Vegetarian lentil cottage pie
This is a rich and satisfying vegetarian version of the classic cottage pie. Lentils make a great substitute for mince and are packed with protein, and carrots make the mash topping extra sweet.
Each serving provides 387 kcal, 15.5g protein, 50g carbohydrates (of which 16g sugars), 10g fat (of which 3.5g saturates), 17g fibre and 0.85g salt.
Ingredients
For the cauliflower
- 1 cauliflower head, cut into florets
- 240g/9oz green beans, halved
- 1 tbsp vegetable oil
- salt and freshly ground black pepper
For the cottage pie
- 1 tbsp vegetable oil
- 4 celery sticks, finely chopped
- 250g/9oz swede, peeled and grated
- 8 carrots, peeled and grated
- 1 tbsp dried mixed herbs
- 3 tbsp tomato purée
- 3 x 400g tins green lentils, drained and rinsed
- 1 reduced salt vegetable stock cube
- 500ml/18fl oz boiling water
- pinches freshly grated nutmeg
- 600g/1lb 5oz white potatoes, scrubbed and roughly chopped
- 30g/1oz butter
- salt and freshly ground black pepper
Method
Preheat the oven to 200C/180C Fan/Gas 6.
To make the cauliflower, place the cauliflower and green beans in a large roasting tray. Drizzle with the oil, season with salt and pepper and toss. Roast for 20–25 minutes, or until tender and just charred.
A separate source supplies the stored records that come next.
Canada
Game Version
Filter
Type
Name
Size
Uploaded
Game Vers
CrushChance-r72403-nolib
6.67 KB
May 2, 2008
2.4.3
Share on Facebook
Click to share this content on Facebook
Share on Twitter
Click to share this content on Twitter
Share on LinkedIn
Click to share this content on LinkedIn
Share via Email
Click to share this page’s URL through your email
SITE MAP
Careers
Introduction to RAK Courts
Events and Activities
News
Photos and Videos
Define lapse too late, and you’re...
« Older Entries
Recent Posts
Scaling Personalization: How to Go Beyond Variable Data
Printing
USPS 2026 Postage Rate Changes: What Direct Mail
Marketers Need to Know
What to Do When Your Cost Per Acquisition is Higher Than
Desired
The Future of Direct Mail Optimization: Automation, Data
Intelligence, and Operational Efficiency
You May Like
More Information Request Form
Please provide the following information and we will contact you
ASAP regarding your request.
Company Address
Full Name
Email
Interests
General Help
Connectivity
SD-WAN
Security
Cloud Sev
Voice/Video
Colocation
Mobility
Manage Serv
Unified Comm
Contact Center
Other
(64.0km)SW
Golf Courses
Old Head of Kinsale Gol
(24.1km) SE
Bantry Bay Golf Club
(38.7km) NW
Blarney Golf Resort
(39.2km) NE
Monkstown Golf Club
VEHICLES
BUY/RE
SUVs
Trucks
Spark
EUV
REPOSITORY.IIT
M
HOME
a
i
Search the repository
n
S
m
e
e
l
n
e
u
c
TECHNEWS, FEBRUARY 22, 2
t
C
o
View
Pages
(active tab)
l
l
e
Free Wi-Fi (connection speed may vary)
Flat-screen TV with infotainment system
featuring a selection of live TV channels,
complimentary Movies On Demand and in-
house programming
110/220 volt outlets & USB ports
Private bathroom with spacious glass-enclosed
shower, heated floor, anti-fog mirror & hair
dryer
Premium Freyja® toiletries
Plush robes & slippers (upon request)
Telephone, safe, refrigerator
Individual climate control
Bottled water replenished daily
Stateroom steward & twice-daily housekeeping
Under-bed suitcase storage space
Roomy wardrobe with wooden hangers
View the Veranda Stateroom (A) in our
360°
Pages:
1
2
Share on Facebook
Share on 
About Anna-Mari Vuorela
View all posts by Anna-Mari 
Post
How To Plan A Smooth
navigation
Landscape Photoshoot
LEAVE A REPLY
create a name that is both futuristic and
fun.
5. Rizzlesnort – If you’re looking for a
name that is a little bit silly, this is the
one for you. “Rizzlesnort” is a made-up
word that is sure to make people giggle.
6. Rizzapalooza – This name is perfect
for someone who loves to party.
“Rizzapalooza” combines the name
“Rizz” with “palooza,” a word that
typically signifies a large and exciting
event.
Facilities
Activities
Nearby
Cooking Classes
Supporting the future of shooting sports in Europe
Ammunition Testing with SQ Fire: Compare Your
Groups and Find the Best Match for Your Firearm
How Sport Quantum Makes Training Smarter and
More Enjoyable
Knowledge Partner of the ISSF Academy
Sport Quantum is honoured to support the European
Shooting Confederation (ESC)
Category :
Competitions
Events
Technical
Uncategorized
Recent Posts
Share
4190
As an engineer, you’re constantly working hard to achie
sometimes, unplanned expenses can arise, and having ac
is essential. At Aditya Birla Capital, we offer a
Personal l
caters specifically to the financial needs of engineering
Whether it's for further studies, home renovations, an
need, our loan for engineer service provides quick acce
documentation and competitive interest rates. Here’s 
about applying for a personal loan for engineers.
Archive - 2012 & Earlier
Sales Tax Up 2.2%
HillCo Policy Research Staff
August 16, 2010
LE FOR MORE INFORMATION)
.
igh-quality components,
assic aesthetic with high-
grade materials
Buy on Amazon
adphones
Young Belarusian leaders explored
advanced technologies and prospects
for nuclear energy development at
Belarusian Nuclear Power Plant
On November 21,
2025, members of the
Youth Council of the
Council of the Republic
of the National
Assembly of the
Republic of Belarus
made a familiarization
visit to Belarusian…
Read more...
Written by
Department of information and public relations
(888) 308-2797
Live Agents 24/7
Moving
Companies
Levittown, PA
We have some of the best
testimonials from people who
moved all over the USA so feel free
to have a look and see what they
Meanwhile, to make the cottage pie, heat the oil in a saucepan over a medium heat and fry the celery, swede and half the carrots for around 5 minutes, until starting to soften. Stir in the mixed herbs and tomato purée and cook for 1 minute. Add the lentils and mix well, then crumble in the stock cube and pour in the boiling water. Season to taste with salt, pepper and nutmeg, then cover and simmer for 15 minutes.
Meanwhile, bring the potatoes to the boil in a large saucepan. Reduce the heat and simmer for 10 minutes. Add the remaining grated carrots and return to the boil. Turn the heat down and simmer for another 5 minutes until tender.
Drain the potatoes and carrots, then return to the pan, add the butter and season with salt, pepper and nutmeg to taste, then mash until smooth and set aside.
Preheat the grill to high. Tip the hot lentil mixture into a large baking dish and spoon the mash over the top. Use a fork to level it out and make ridges along the top, then grill for 5 minutes, or until the top is golden brown and crisp.
Serve the cottage pie with the roasted cauliflower and green beans.
Recipe Tips
You can divide this into several baking dishes and have individual portions. Simply cool to room temperature, then cover and place in the fridge for up to three days. To reheat, preheat the oven to 200C/180C Fan/Gas 6. Place the pie in the oven and bake for 15–20 minutes until hot through.